We measure both accuracy (precision, recall, F1 score) and speed (records processed per second) using a standardized dataset.
Benchmark Approach
Containerization
Each tool runs in an isolated Docker container to ensure fair comparison:
- Priivacy: Pre-built Rust binary in minimal Python container
- Presidio: Python container with presidio-analyzer and spacy models
Pure Timing Measurement
We measure only the PII detection processing time, excluding:
- Benchmark orchestration overhead
- File I/O operations
- Docker container startup time
- Result serialization
Each tool's container runner measures processing time using high-precision timers
(Python's time.perf_counter()) around the actual detection call.
Entity Type Filtering
We only evaluate entity types that are present in the dataset ground truth. This ensures fair comparison - we don't penalize tools for detecting additional entity types not included in the test data.
Metrics Explained
Precision
Precision = True Positives / (True Positives + False Positives)
Measures how many detected entities were correct. High precision means few false alarms.
Recall
Recall = True Positives / (True Positives + False Negatives)
Measures how many actual entities were found. High recall means few missed detections.
F1 Score
F1 = 2 × (Precision × Recall) / (Precision + Recall)
Harmonic mean of precision and recall.
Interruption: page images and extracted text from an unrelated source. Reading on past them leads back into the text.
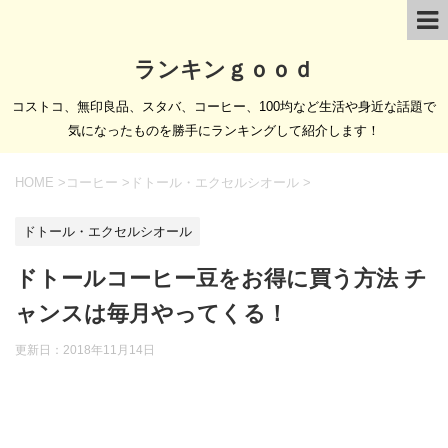
ランキンｇｏｏｄ
コストコ、無印良品、スタバ、コーヒー、100均など生活や身近な話題で
気になったものを勝手にランキングして紹介します！
HOME
>
コーヒー
>
ドトール・エクセルシオール
>
ドトール・エクセルシオール
ドトールコーヒー豆をお得に買う方法 チ
ャンスは毎月やってくる！
更新日：
2018年11月14日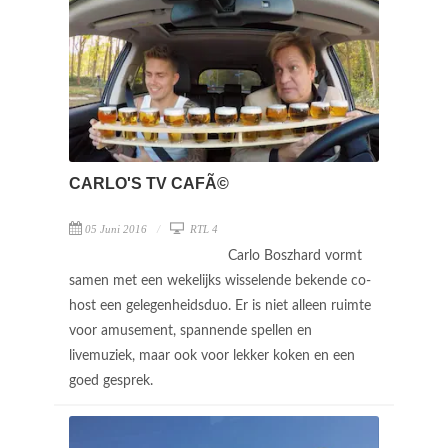
CARLO'S TV CAFÃ©
05 Juni 2016
RTL 4
Carlo Boszhard vormt
samen met een wekelijks wisselende bekende co-
host een gelegenheidsduo. Er is niet alleen ruimte
voor amusement, spannende spellen en
livemuziek, maar ook voor lekker koken en een
goed gesprek.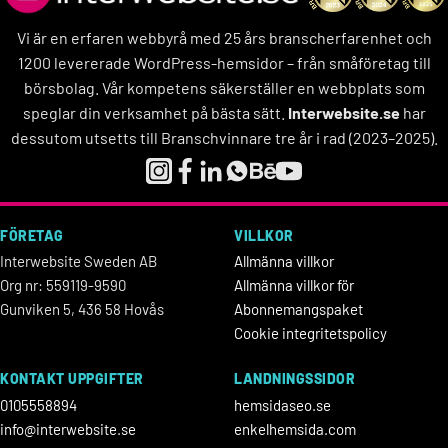
Vi är en erfaren webbyrå med 25 års branscherfarenhet och
1200 levererade WordPress-hemsidor – från småföretag till
börsbolag. Vår kompetens säkerställer en webbplats som
speglar din verksamhet på bästa sätt.
Interwebsite.se
har
dessutom utsetts till Branschvinnare tre år i rad (2023–2025).
FÖRETAG
VILLKOR
Interwebsite Sweden AB
Allmänna villkor
Org nr: 559119-9590
Allmänna villkor för
Gunviken 5, 436 58 Hovås
Abonnemangspaket
Cookie integritetspolicy
KONTAKT UPPGIFTER
LANDNINGSSIDOR
0105558894
hemsidaseo.se
info@interwebsite.se
enkelhemsida.com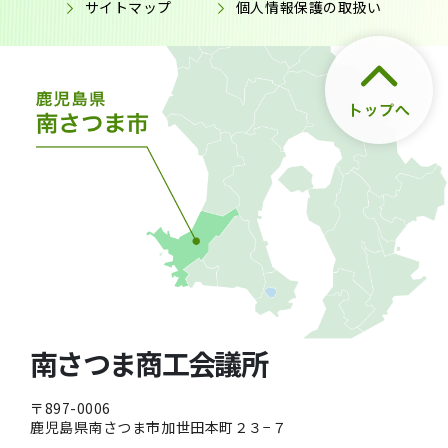
サイトマップ
個人情報保護の取扱い
南さつま商工会議所
〒897-0006
鹿児島県南さつま市加世田本町２３−７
Provides a single score balancing both metrics. Range: 0.0 (worst) to 1.0 (perfect).
Entity Matching
A predicted entity matches ground truth if and only if:
- Start position matches exactly
- End position matches exactly
- Entity type matches exactly
This is a strict matching criterion - partial overlaps are counted as misses.
Execution Pipeline
- Load dataset (JSONL format with ground truth annotations)
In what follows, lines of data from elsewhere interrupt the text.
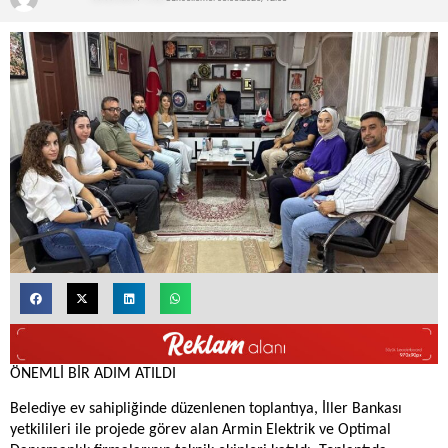
ÖNEMLİ BİR ADIM ATILDI
Belediye ev sahipliğinde düzenlenen toplantıya, İller Bankası
yetkilileri ile projede görev alan Armin Elektrik ve Optimal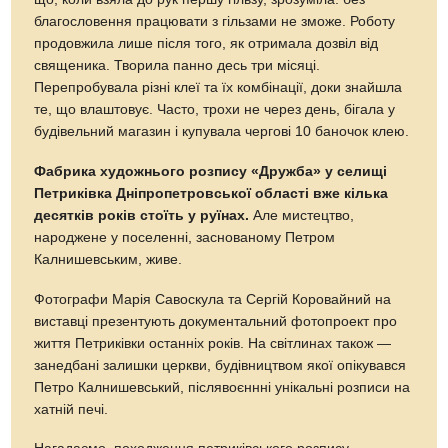
благословення працювати з гільзами не зможе. Роботу
продовжила лише після того, як отримала дозвіл від
священика. Творила панно десь три місяці.
Перепробувала різні клеї та їх комбінації, доки знайшла
те, що влаштовує. Часто, трохи не через день, бігала у
будівельний магазин і купувала чергові 10 баночок клею.
Фабрика художнього розпису «Дружба» у селищі
Петриківка Дніпропетровської області вже кілька
десятків років стоїть у руїнах.
Але мистецтво,
народжене y поселенні, заснованому Петром
Калнишевським, живе.
Фотографи Марія Савоскула та Сергій Коровайний на
виставці презентують документальний фотопроект про
життя Петриківки останніх років. На світлинах також —
занедбані залишки церкви, будівництвом якої опікувався
Петро Калнишевський, післявоєннні унікальні розписи на
хатній печі.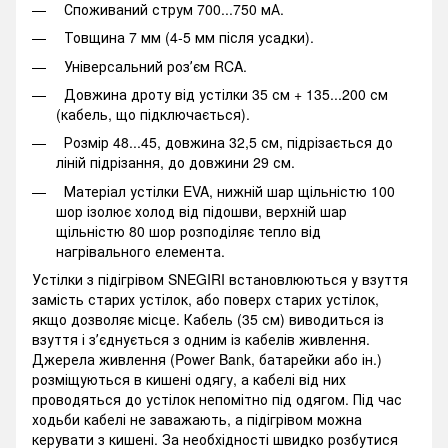
Споживаний струм 700...750 мА.
Товщина 7 мм (4-5 мм після усадки).
Універсальний розʼєм RCA.
Довжина дроту від устілки 35 см + 135...200 см
(кабель, що підключається).
Розмір 48...45, довжина 32,5 см, підрізається до
ліній підрізання, до довжини 29 см.
Матеріал устілки EVA, нижній шар щільністю 100
шор ізолює холод від підошви, верхній шар
щільністю 80 шор розподіляє тепло від
нагрівального елемента.
Устілки з підігрівом SNEGIRI встановлюються у взуття
замість старих устілок, або поверх старих устілок,
якщо дозволяє місце. Кабель (35 см) виводиться із
взуття і зʼєднується з одним із кабелів живлення.
Джерела живлення (Power Bank, батарейки або ін.)
розміщуються в кишені одягу, а кабелі від них
проводяться до устілок непомітно під одягом. Під час
ходьби кабелі не заважають, а підігрівом можна
керувати з кишені. За необхідності швидко розбутися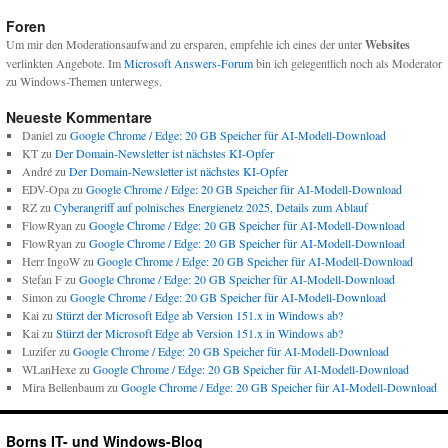
Foren
Um mir den Moderationsaufwand zu ersparen, empfehle ich eines der unter
Websites
verlinkten Angebote. Im
Microsoft Answers-Forum
bin ich gelegentlich noch als Moderator
zu Windows-Themen unterwegs.
Neueste Kommentare
Daniel
zu
Google Chrome / Edge: 20 GB Speicher für AI-Modell-Download
KT
zu
Der Domain-Newsletter ist nächstes KI-Opfer
André
zu
Der Domain-Newsletter ist nächstes KI-Opfer
EDV-Opa
zu
Google Chrome / Edge: 20 GB Speicher für AI-Modell-Download
RZ
zu
Cyberangriff auf polnisches Energienetz 2025, Details zum Ablauf
FlowRyan
zu
Google Chrome / Edge: 20 GB Speicher für AI-Modell-Download
FlowRyan
zu
Google Chrome / Edge: 20 GB Speicher für AI-Modell-Download
Herr IngoW
zu
Google Chrome / Edge: 20 GB Speicher für AI-Modell-Download
Stefan F
zu
Google Chrome / Edge: 20 GB Speicher für AI-Modell-Download
Simon
zu
Google Chrome / Edge: 20 GB Speicher für AI-Modell-Download
Kai
zu
Stürzt der Microsoft Edge ab Version 151.x in Windows ab?
Kai
zu
Stürzt der Microsoft Edge ab Version 151.x in Windows ab?
Luzifer
zu
Google Chrome / Edge: 20 GB Speicher für AI-Modell-Download
WLanHexe
zu
Google Chrome / Edge: 20 GB Speicher für AI-Modell-Download
Mira Bellenbaum
zu
Google Chrome / Edge: 20 GB Speicher für AI-Modell-Download
Borns IT- und Windows-Blog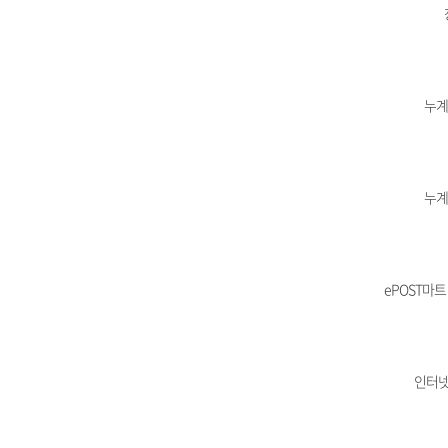
누계
누계
ePOST마트
인터넷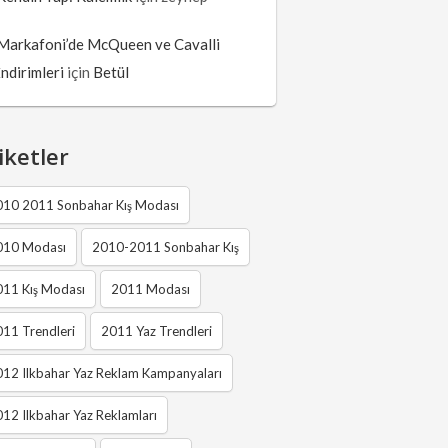
Markafoni’de McQueen ve Cavalli
İndirimleri
için
Betül
iketler
010 2011 Sonbahar Kış Modası
010 Modası
2010-2011 Sonbahar Kış
011 Kış Modası
2011 Modası
11 Trendleri
2011 Yaz Trendleri
12 Ilkbahar Yaz Reklam Kampanyaları
12 Ilkbahar Yaz Reklamları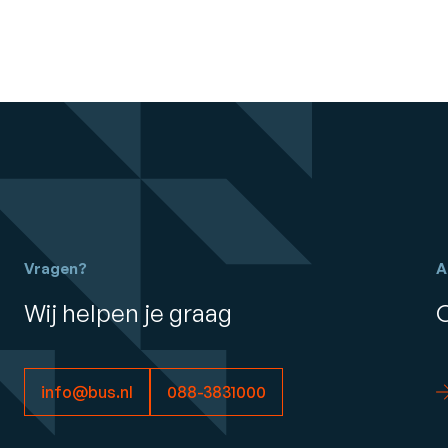
Vragen?
A
Wij helpen je graag
info@bus.nl
088-3831000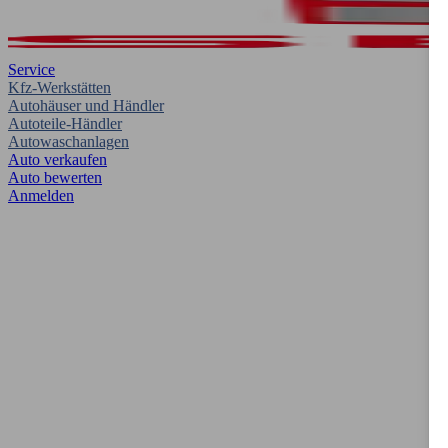
Service
Kfz-Werkstätten
Autohäuser und Händler
Autoteile-Händler
Autowaschanlagen
Auto verkaufen
Auto bewerten
Anmelden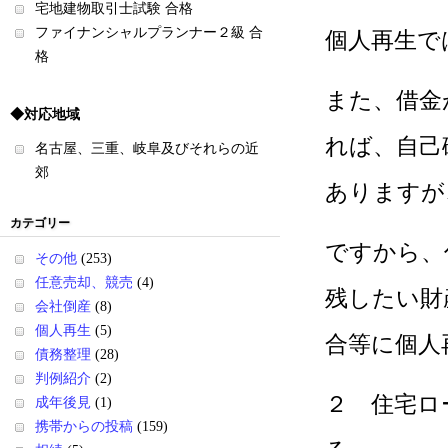
宅地建物取引士試験 合格
ファイナンシャルプランナー２級 合
個人再生で
格
また、借金
◆対応地域
れば、自己
名古屋、三重、岐阜及びそれらの近
郊
ありますが
カテゴリー
ですから、
その他
(253)
任意売却、競売
(4)
残したい財
会社倒産
(8)
個人再生
(5)
合等に個人
債務整理
(28)
判例紹介
(2)
２ 住宅ロ
成年後見
(1)
携帯からの投稿
(159)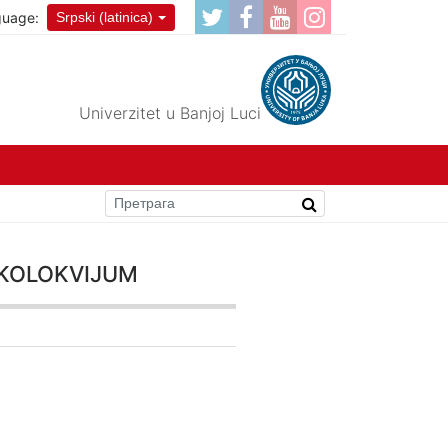
guage:
Srpski (latinica)
Univerzitet u Banjoj Luci
 kolokvijum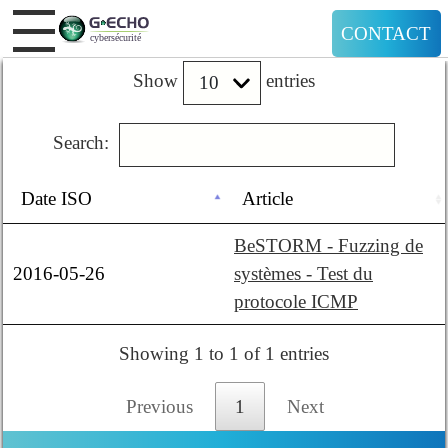
CONTACT
Show
entries
Search:
Date ISO
Article
BeSTORM - Fuzzing de
2016-05-26
systèmes - Test du
protocole ICMP
Showing 1 to 1 of 1 entries
Previous
1
Next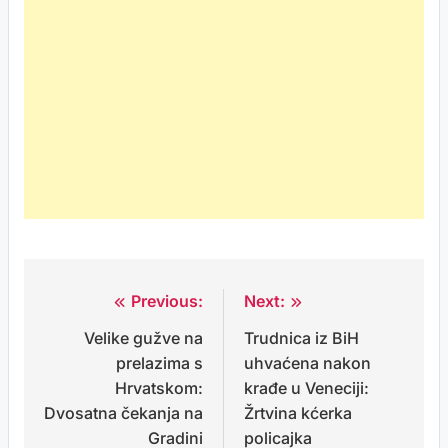
Previous:
Next:
Post
Velike gužve na
Trudnica iz BiH
navigation
prelazima s
uhvaćena nakon
Hrvatskom:
krađe u Veneciji:
Dvosatna čekanja na
Žrtvina kćerka
Gradini
policajka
- Send each record to tool's Docker container via stdin
- Tool processes text and returns predictions with timing
- Compare predictions to ground truth (exact span matching)
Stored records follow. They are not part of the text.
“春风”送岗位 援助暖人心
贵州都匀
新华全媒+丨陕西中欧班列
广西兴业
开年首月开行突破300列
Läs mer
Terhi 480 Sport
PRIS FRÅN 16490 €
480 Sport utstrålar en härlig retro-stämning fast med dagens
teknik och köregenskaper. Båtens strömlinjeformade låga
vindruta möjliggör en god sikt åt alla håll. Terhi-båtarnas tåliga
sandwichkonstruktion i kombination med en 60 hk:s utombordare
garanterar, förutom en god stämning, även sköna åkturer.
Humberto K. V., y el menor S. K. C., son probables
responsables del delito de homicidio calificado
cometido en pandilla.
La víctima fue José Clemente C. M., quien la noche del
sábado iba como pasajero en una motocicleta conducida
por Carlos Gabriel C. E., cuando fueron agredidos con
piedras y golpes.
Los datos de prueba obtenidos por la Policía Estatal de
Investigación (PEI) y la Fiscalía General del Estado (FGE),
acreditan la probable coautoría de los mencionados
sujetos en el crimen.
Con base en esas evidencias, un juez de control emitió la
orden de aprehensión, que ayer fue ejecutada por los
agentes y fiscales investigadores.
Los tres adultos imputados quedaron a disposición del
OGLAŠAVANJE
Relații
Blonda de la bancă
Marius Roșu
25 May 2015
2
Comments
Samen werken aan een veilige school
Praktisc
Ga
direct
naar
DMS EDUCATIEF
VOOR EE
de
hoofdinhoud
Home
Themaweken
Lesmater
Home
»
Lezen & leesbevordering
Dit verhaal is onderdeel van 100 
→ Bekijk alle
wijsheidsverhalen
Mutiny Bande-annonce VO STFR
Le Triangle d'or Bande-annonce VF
- Calculate per-entity-type metrics (precision, recall, F1)
- Calculate overall aggregate metrics
- Generate cross-tool comparison data
Reproducibility
All benchmark runs use:
- Fixed dataset (no randomization)
- Deterministic processing order
- Versioned tool containers
- Timestamped results for historical tracking
Results should be reproducible within ±5% for speed metrics (due to system load variations). Accuracy metrics (precision, recall, F1) are deterministic.